Stella Pye's review of Vacant Possession from Stand Magazine

This review is taken from Stand 224, 17(4) December 2019 - February 2020.

—      STELLA PYE Review

Vacant Possession, Anne Fitzgerald’s fourth collection, is a chronicle of love and loss. It is a fierce, yet quietly uttered, indictment of the Irish Catholic Church and State’s inhumane treatment of unmarried mothers; babies taken from them for a pittance and sold for profit. As Aiden Mathews states in his introduction, the book consists of ‘three trimesters of lyric poetry that conclude in the birth of a single solid volume’, yet there is also a crucial Requiem. Trimester one, the body of ‘self’, is reminiscent of Whitman in its exploration of the ‘body electric’. Because of their rhapsodic imagery these poems seem somehow innocent. In ‘Desire’:

…You colonise my thoughts

   like twists of fallen away wishes...   

...You are the squatter who claims

   vacant possession of all that is in me.

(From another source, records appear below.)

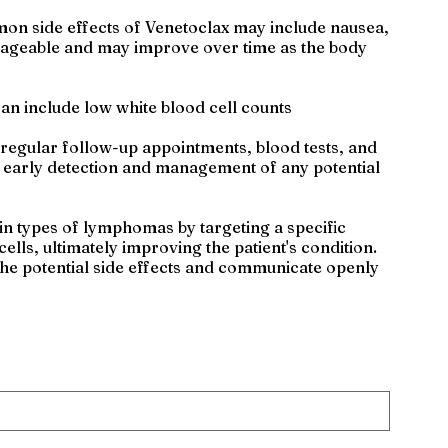
mon side effects of Venetoclax may include nausea,
manageable and may improve over time as the body
an include low white blood cell counts
 regular follow-up appointments, blood tests, and
r early detection and management of any potential
in types of lymphomas by targeting a specific
ells, ultimately improving the patient's condition.
 the potential side effects and communicate openly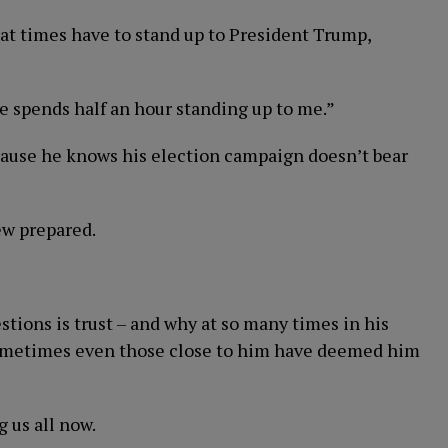
 at times have to stand up to President Trump,
e spends half an hour standing up to me.”
cause he knows his election campaign doesn’t bear
iew prepared.
ions is trust – and why at so many times in his
d sometimes even those close to him have deemed him
g us all now.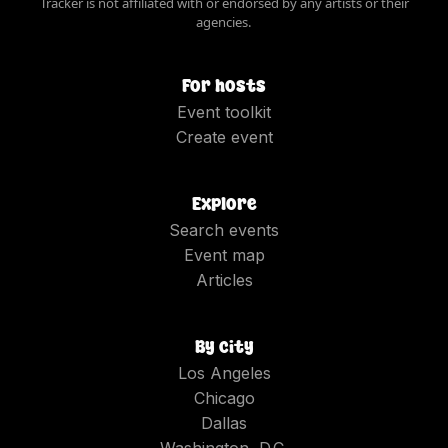
Tracker is not affiliated with or endorsed by any artists or their
agencies.
For hosts
Event toolkit
Create event
Explore
Search events
Event map
Articles
By city
Los Angeles
Chicago
Dallas
Washington, D.C.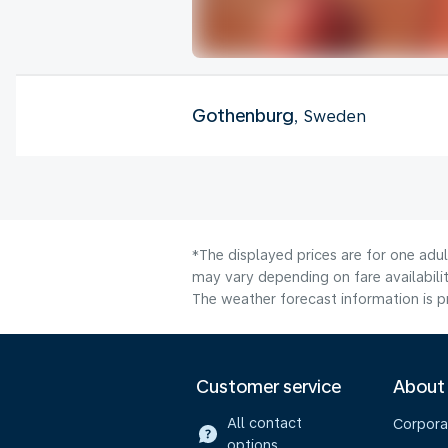
Gothenburg
, Sweden
*The displayed prices are for one adu
may vary depending on fare availabilit
The weather forecast information is pr
Customer service
About
All contact
Corpora
options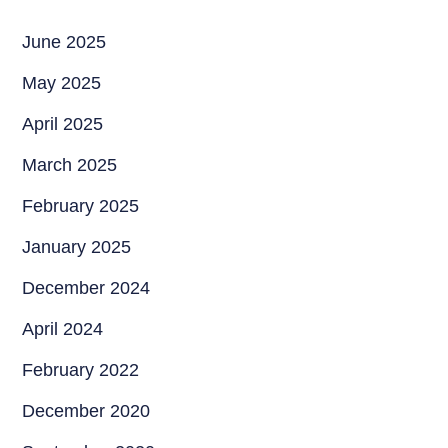
June 2025
May 2025
April 2025
March 2025
February 2025
January 2025
December 2024
April 2024
February 2022
December 2020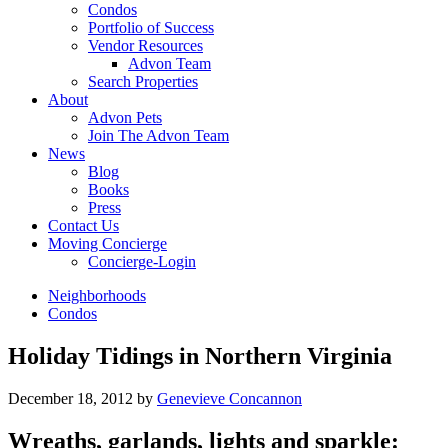
Condos
Portfolio of Success
Vendor Resources
Advon Team
Search Properties
About
Advon Pets
Join The Advon Team
News
Blog
Books
Press
Contact Us
Moving Concierge
Concierge-Login
Neighborhoods
Condos
Holiday Tidings in Northern Virginia
December 18, 2012
by
Genevieve Concannon
Wreaths, garlands, lights and sparkle: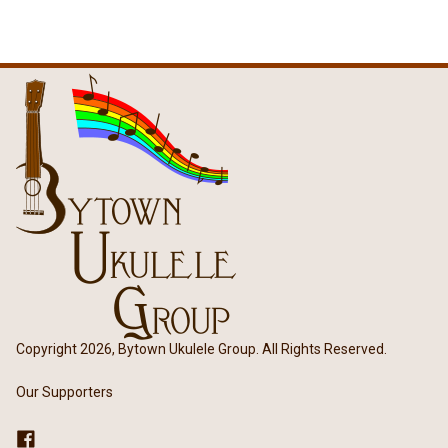
Copyright 2026, Bytown Ukulele Group. All Rights Reserved.
Our Supporters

 ‘Vacant possession’ alerts us to the oppositional elements of ownership and dispossession evident in this section and, indeed, throughout the collection. In ‘No Air’, we have:

‘You have bedded down my waking thoughts in a slumber so deep,’ while in ‘Blackout’,

we have: ‘Unlike fog thickening at sea through sounds of the horn you arrive unannounced.’ There are shades of Prufrock in ‘Myopic’, ‘... you arrive, spreading yourself slowly and deliberately across the evening’, and ‘Compass’ contains meta-poetic connotations of captivation: ‘Charmed by small refinements in your run-on lines’ – which do indeed run on.

Similes taken from the natural world pervade section two, which traces the deaths of Fitzgerald’s beloved adoptive parents. In ‘Come March’, a magnolia’s ‘folding and unfolding white petals’ are likened to ‘the sheet I shake creases from to spread over your body after you’ve gone’. And in ‘Saudade’ she writes: ‘And as you slip away love pours out of us like a river making for the sea.’

Fitzgerald’s ‘Postscript’ chronicles her attempts – thwarted by Church and State – to trace records of the first eighteen months of her life under the ‘care’ of the Religious Sisters of Charity. Trimester three is an exquisitely crafted shaming of those twin institutions.

In ‘Finding Myself in Werburgh Street’ she writes:

Not five minutes shy of two hours I lean into

a past of myself, as unrecognisable as a wild

pearl, iridescent and luminous as the shell itself

or my fingerprint smudged. Reading my birth

name given is like a foreign language forged

in copperplate

The poet’s notes contain a photocopied ‘Bill of Sale’ for a baby, signed by a nun, for the sum of £3. Trimester four, a single ‘Requiem for the Sold’, is not afterthought, but afterbirth, reparation for all sold babies everywhere.